_PROBLEM TO WORK ON:_
How many lines of the records below contain the string "Mors", counting only case-sensitive matches? Reply with the number alone.

Dataset entries:

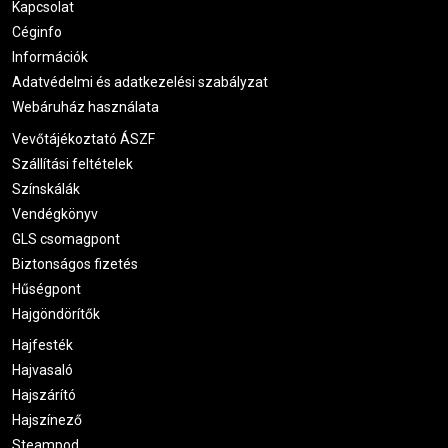
Kapcsolat
Céginfo
Információk
Adatvédelmi és adatkezelési szabályzat
Webáruház használata
Vevőtájékoztató ÁSZF
Szállítási feltételek
Színskálák
Vendégkönyv
GLS csomagpont
Biztonságos fizetés
Hűségpont
Hajgöndörítők
Hajfesték
Hajvasaló
Hajszárító
Hajszínező
Steampod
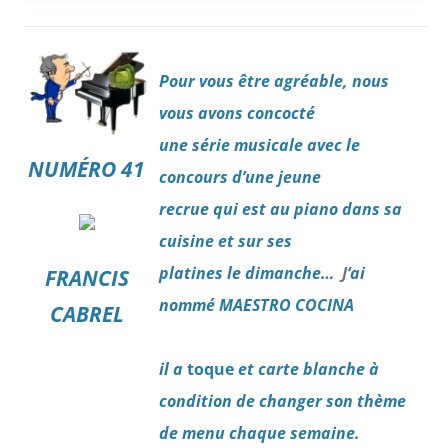
P
our
vous être agréable, nous
vous avons concocté
une série musicale avec le
NUMÉRO 41
concours d’une jeune
recrue qui est au piano dans sa
cuisine et sur ses
platines le dimanche…
J
‘ai
FRANCIS
nommé MAESTRO COCINA
CABREL
il a
to
que
et carte blanche à
condition de changer son thème
de menu chaque semaine.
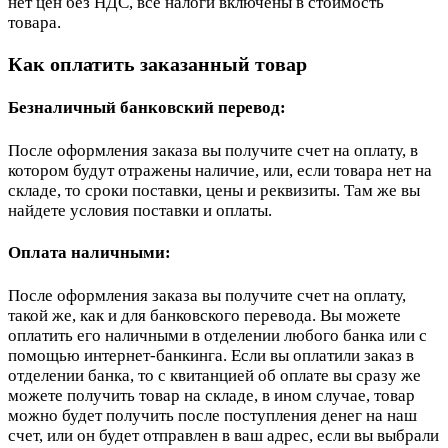
нет цен без НДС, все налоги включены в стоимость
товара.
Как оплатить заказанный товар
Безналичный банковский перевод:
После оформления заказа вы получите счет на оплату, в
котором будут отражены наличие, или, если товара нет на
складе, то сроки поставки, цены и реквизиты. Там же вы
найдете условия поставки и оплаты.
Оплата наличными:
После оформления заказа вы получите счет на оплату,
такой же, как и для банковского перевода. Вы можете
оплатить его наличными в отделении любого банка или с
помощью интернет-банкинга. Если вы оплатили заказ в
отделении банка, то с квитанцией об оплате вы сразу же
можете получить товар на складе, в ином случае, товар
можно будет получить после поступления денег на наш
счет, или он будет отправлен в ваш адрес, если вы выбрали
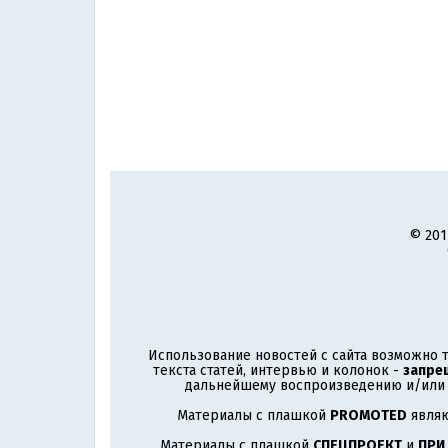
© 201
Использование новостей с сайта возможно т
текста статей, интервью и колонок -
запре
дальнейшему воспроизведению и/или р
Материалы с плашкой
PROMOTED
являю
Материалы с плашкой
СПЕЦПРОЕКТ
и
ПРИ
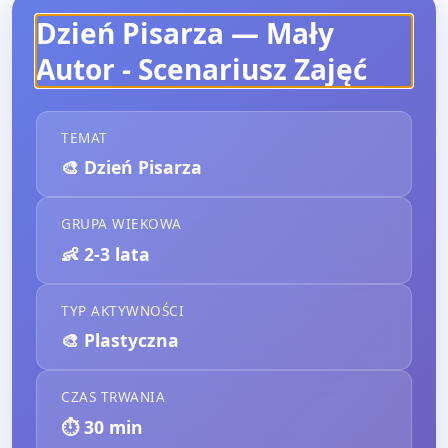
Dzień Pisarza — Mały
Autor
- Scenariusz Zajęć
TEMAT
🎨
Dzień Pisarza
GRUPA WIEKOWA
👶
2-3 lata
TYP AKTYWNOŚCI
🎨
Plastyczna
CZAS TRWANIA
⏱️
30
min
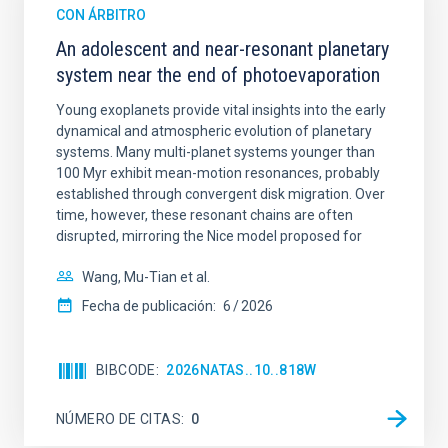
CON ÁRBITRO
An adolescent and near-resonant planetary
system near the end of photoevaporation
Young exoplanets provide vital insights into the early
dynamical and atmospheric evolution of planetary
systems. Many multi-planet systems younger than
100 Myr exhibit mean-motion resonances, probably
established through convergent disk migration. Over
time, however, these resonant chains are often
disrupted, mirroring the Nice model proposed for
Wang, Mu-Tian et al.
Fecha de publicación:
6
2026
BIBCODE
2026NATAS..10..818W
NÚMERO DE CITAS
0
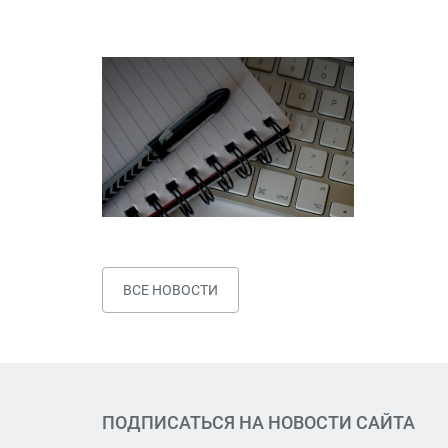
ВСЕ НОВОСТИ
ПОДПИСАТЬСЯ НА НОВОСТИ САЙТА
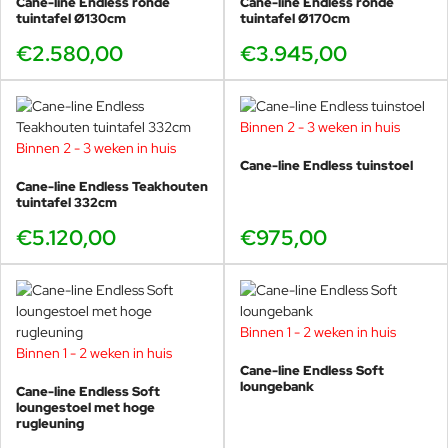
Cane-line Endless ronde
Cane-line Endless ronde
tuintafel Ø130cm
tuintafel Ø170cm
€2.580,00
€3.945,00
Binnen 2 - 3 weken in huis
Binnen 2 - 3 weken in huis
Cane-line Endless tuinstoel
Cane-line Endless Teakhouten
tuintafel 332cm
€5.120,00
€975,00
Binnen 1 - 2 weken in huis
Binnen 1 - 2 weken in huis
Cane-line Endless Soft
loungebank
Cane-line Endless Soft
loungestoel met hoge
rugleuning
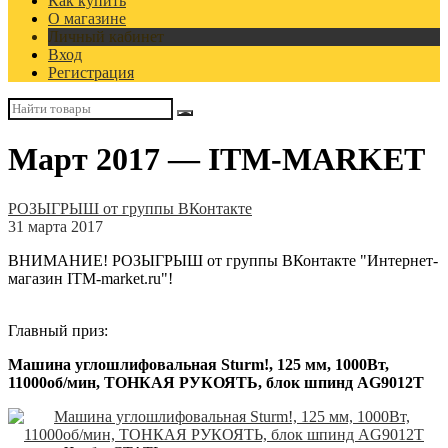
Как купить
О магазине
Личный кабинет
Вход
Регистрация
Март 2017 — ITM-MARKET
РОЗЫГРЫШ от группы ВКонтакте
31 марта 2017
ВНИМАНИЕ! РОЗЫГРЫШ от группы ВКонтакте "Интернет-
магазин ITM-market.ru"!
Главный приз:
Машина углошлифовальная Sturm!, 125 мм, 1000Вт,
11000об/мин, ТОНКАЯ РУКОЯТЬ, блок шпинд AG9012T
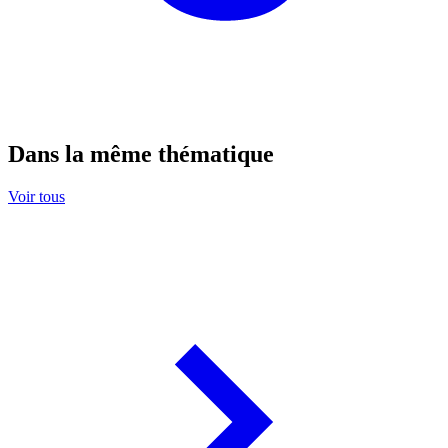
Dans la même thématique
Voir tous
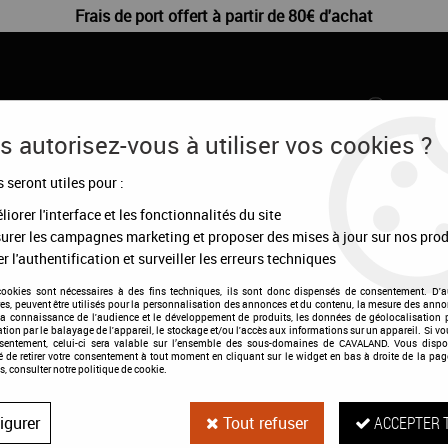
Frais de port offert à partir de 80€ d'achat
 autorisez-vous à utiliser vos cookies ?
s seront utiles pour :
CHIENS
DÉSTOCKAGE
CONFIGURATEUR
MA
iorer l'interface et les fonctionnalités du site
urer les campagnes marketing et proposer des mises à jour sur nos prod
res
>
beris Mors Pelham court PRIME doux
r l'authentification et surveiller les erreurs techniques
cookies sont nécessaires à des fins techniques, ils sont donc dispensés de consentement. D'a
res, peuvent être utilisés pour la personnalisation des annonces et du contenu, la mesure des anno
la connaissance de l'audience et le développement de produits, les données de géolocalisation p
cation par le balayage de l'appareil, le stockage et/ou l'accès aux informations sur un appareil. Si 
beris Mors Pelh
nsentement, celui-ci sera valable sur l’ensemble des sous-domaines de CAVALAND. Vous dispo
té de retirer votre consentement à tout moment en cliquant sur le widget en bas à droite de la pag
s, consulter notre politique de cookie.
Soyez le premier à donner votre a
igurer
Tout refuser
ACCEPTER 
179
,
95
€
TTC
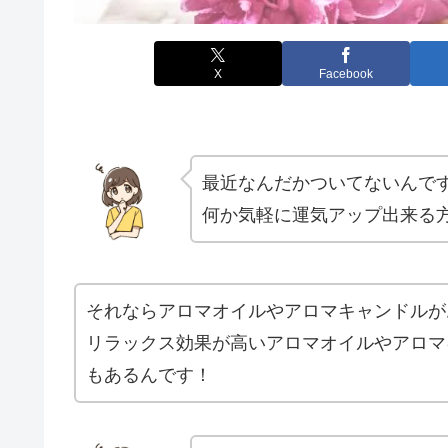
X
Facebook
最近なんだかついてないんで
何か気軽に運気アップ出来る
それならアロマオイルやアロマキャンドルが
リラックス効果が高いアロマオイルやアロマ
もあるんです！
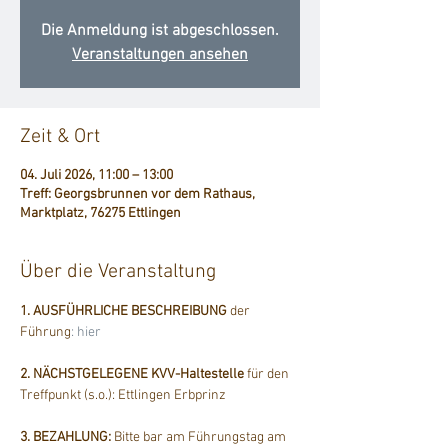
Die Anmeldung ist abgeschlossen.
Veranstaltungen ansehen
Zeit & Ort
04. Juli 2026, 11:00 – 13:00
Treff: Georgsbrunnen vor dem Rathaus,
Marktplatz, 76275 Ettlingen
Über die Veranstaltung
1. AUSFÜHRLICHE BESCHREIBUNG
 der 
Führung
: hier
2. NÄCHSTGELEGENE KVV-Haltestelle
 für den 
Treffpunkt (s.o.): Ettlingen Erbprinz
3. BEZAHLUNG: 
Bitte bar am Führungstag am 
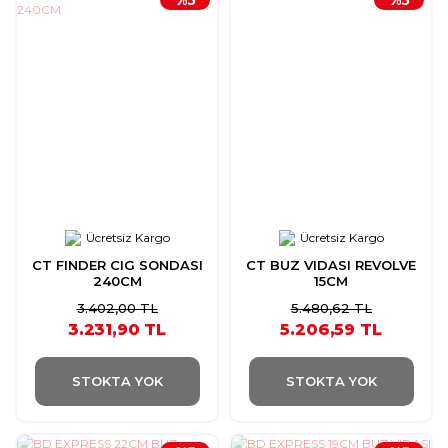
Ücretsiz Kargo
Ücretsiz Kargo
CT FINDER CIG SONDASI
CT BUZ VIDASI REVOLVE
240CM
15CM
3.402,00 TL
5.480,62 TL
3.231,90 TL
5.206,59 TL
STOKTA YOK
STOKTA YOK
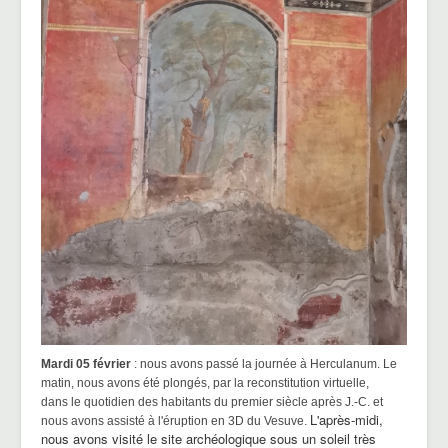
Mardi 05 février
:
nous avons passé la journée à Herculanum. Le
matin, nous avons été plongés, par la reconstitution virtuelle,
dans
le quotidien des habitants du premier siècle après J.-C. et
L'après-midi,
nous avons assisté à l'éruption en 3D du Vesuve.
nous avons visité le site archéologique sous un soleil très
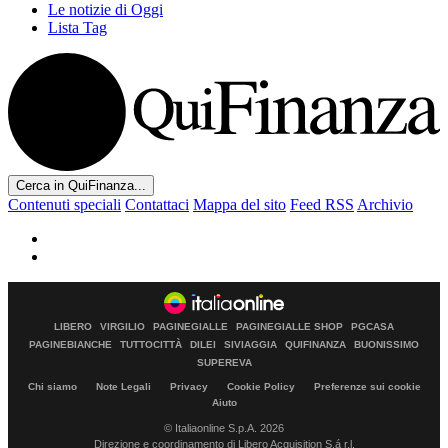
Le notizie di Oggi
Lista Tag
Cerca in QuiFinanza...
Contenuti speciali
Contattaci
Mappa del sito
Feed RSS
Archivio
LIBERO
VIRGILIO
PAGINEGIALLE
PAGINEGIALLE SHOP
PGCASA
PAGINEBIANCHE
TUTTOCITTÀ
DILEI
SIVIAGGIA
QUIFINANZA
BUONISSIMO
SUPEREVA
Chi siamo
Note Legali
Privacy
Cookie Policy
Preferenze sui cookie
Aiuto
© Italiaonline S.p.A. 2026
Direzione e coordinamento di Libero Acquisition S.á r.l.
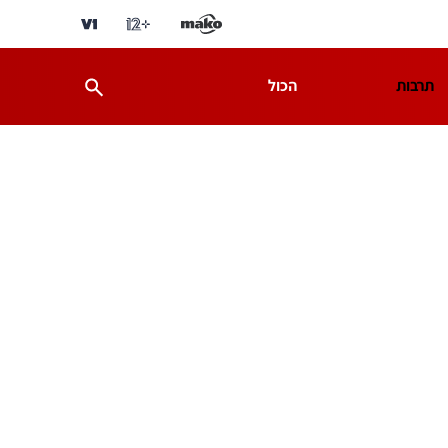
תרבות
הכול
ת
מדע וסביבה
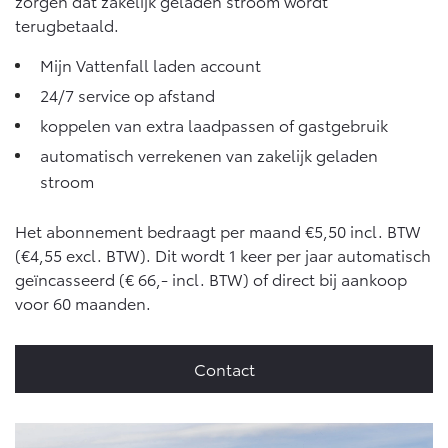
zorgen dat zakelijk geladen stroom wordt
Vanaf € 76.695,-
Vanaf € 27.945,-
terugbetaald.
Mijn Vattenfall laden account
Proace (excl. BTW)
Proace Verso
OOK ALS BATTERIJ-
BATTERIJ-ELEKTRISCH
24/7 service op afstand
ELEKTRISCH
koppelen van extra laadpassen of gastgebruik
automatisch verrekenen van zakelijk geladen
stroom
Het abonnement bedraagt per maand €5,50 incl. BTW
Vanaf € 37.500,-
Vanaf € 55.950,-
(€4,55 excl. BTW). Dit wordt 1 keer per jaar automatisch
geïncasseerd (€ 66,- incl. BTW) of direct bij aankoop
voor 60 maanden.
Proace Max (excl. BTW)
Hilux (excl. BTW)
OOK ALS BATTERIJ-
OOK ALS BATTERIJ-
ELEKTRISCH
ELEKTRISCH
Contact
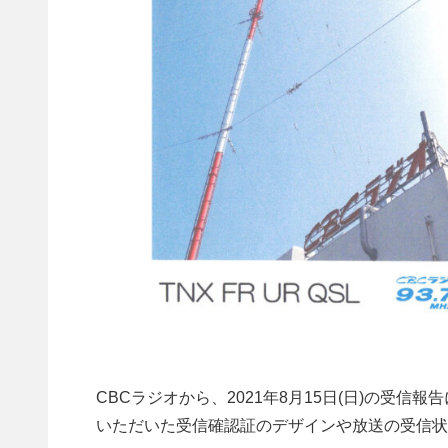
CBCラジオから、2021年8月15日(日)の受信
いただいた受信確認証のデザインや放送の受信状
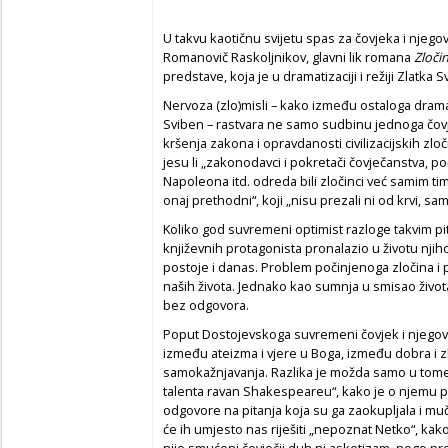
U takvu kaotičnu svijetu spas za čovjeka i njegov
Romanovič Raskoljnikov, glavni lik romana
Zločin
predstave, koja je u dramatizaciji i režiji Zlatka
Nervoza (zlo)misli – kako između ostaloga drama
Sviben – rastvara ne samo sudbinu jednoga čovje
kršenja zakona i opravdanosti civilizacijskih zl
jesu li „zakonodavci i pokretači čovječanstva,
Napoleona itd. odreda bili zločinci već samim tim
onaj prethodni“, koji „nisu prezali ni od krvi, s
Koliko god suvremeni optimist razloge takvim pi
književnih protagonista pronalazio u životu njiho
postoje i danas. Problem počinjenoga zločina 
naših života. Jednako kao sumnja u smisao život
bez odgovora.
Poput Dostojevskoga suvremeni čovjek i njegov 
između ateizma i vjere u Boga, između dobra i z
samokažnjavanja. Razlika je možda samo u tome š
talenta ravan Shakespeareu“, kako je o njemu 
odgovore na pitanja koja su ga zaokupljala i muč
će ih umjesto nas riješiti „nepoznat Netko“, kak
nije smućeni čovječji duh ni asketizam, nego p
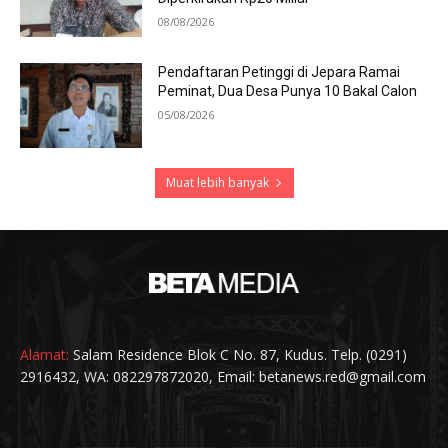
08/08/2026
Pendaftaran Petinggi di Jepara Ramai
Peminat, Dua Desa Punya 10 Bakal Calon
05/08/2026
Muat lebih banyak
Alamat:
Salam Residence Blok C No. 87, Kudus. Telp. (0291)
2916432, WA: 082297872020, Email: betanews.red@gmail.com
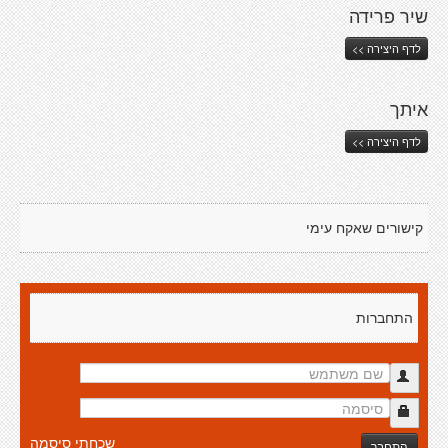
שיר פרידה
לדף היצירה >>
איתך
לדף היצירה >>
קישורים שאקח עימי
התחברות
שכחתי סיסמה
התחבר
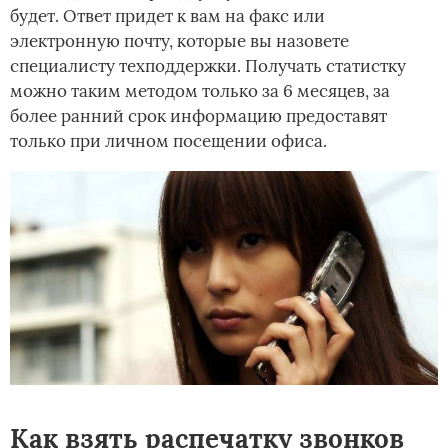
будет. Ответ придет к вам на факс или
электронную почту, которые вы назовете
специалисту техподдержки. Получать статистку
можно таким методом только за 6 месяцев, за
более ранний срок информацию предоставят
только при личном посещении офиса.
Как взять распечатку звонков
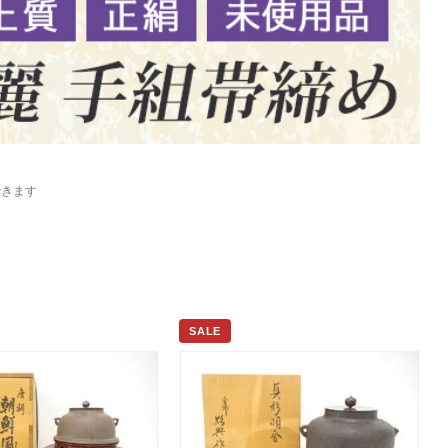
できます
SALE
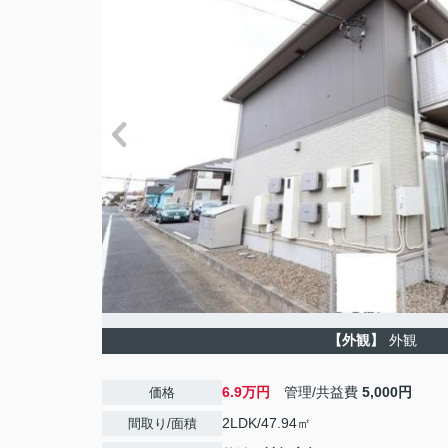
【外観】
外観
6.9万円
管理/共益費
5,000円
価格
2LDK/47.94㎡
間取り/面積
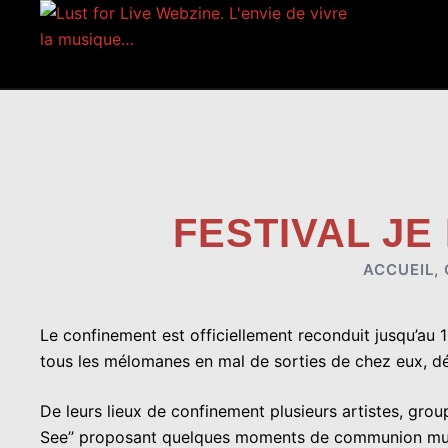
Aller
au
contenu
FESTIVAL JE
ACCUEIL
,
Le confinement est officiellement reconduit jusqu’au 15
tous les mélomanes en mal de sorties de chez eux, dé
De leurs lieux de confinement plusieurs artistes, gro
See’’ proposant quelques moments de communion musical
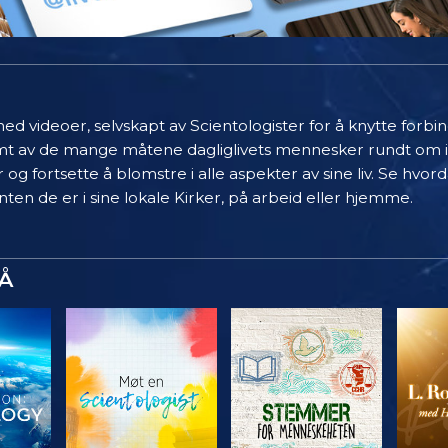
ed videoer, selvskapt av Scientologister for å knytte forb
limt av de mange måtene dagliglivets mennesker rundt om 
 og fortsette å blomstre i alle aspekter av sine liv. Se hvo
ten de er i sine lokale Kirker, på arbeid eller hjemme.
Å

_ANSWER TO THIS PROBLEM:_
2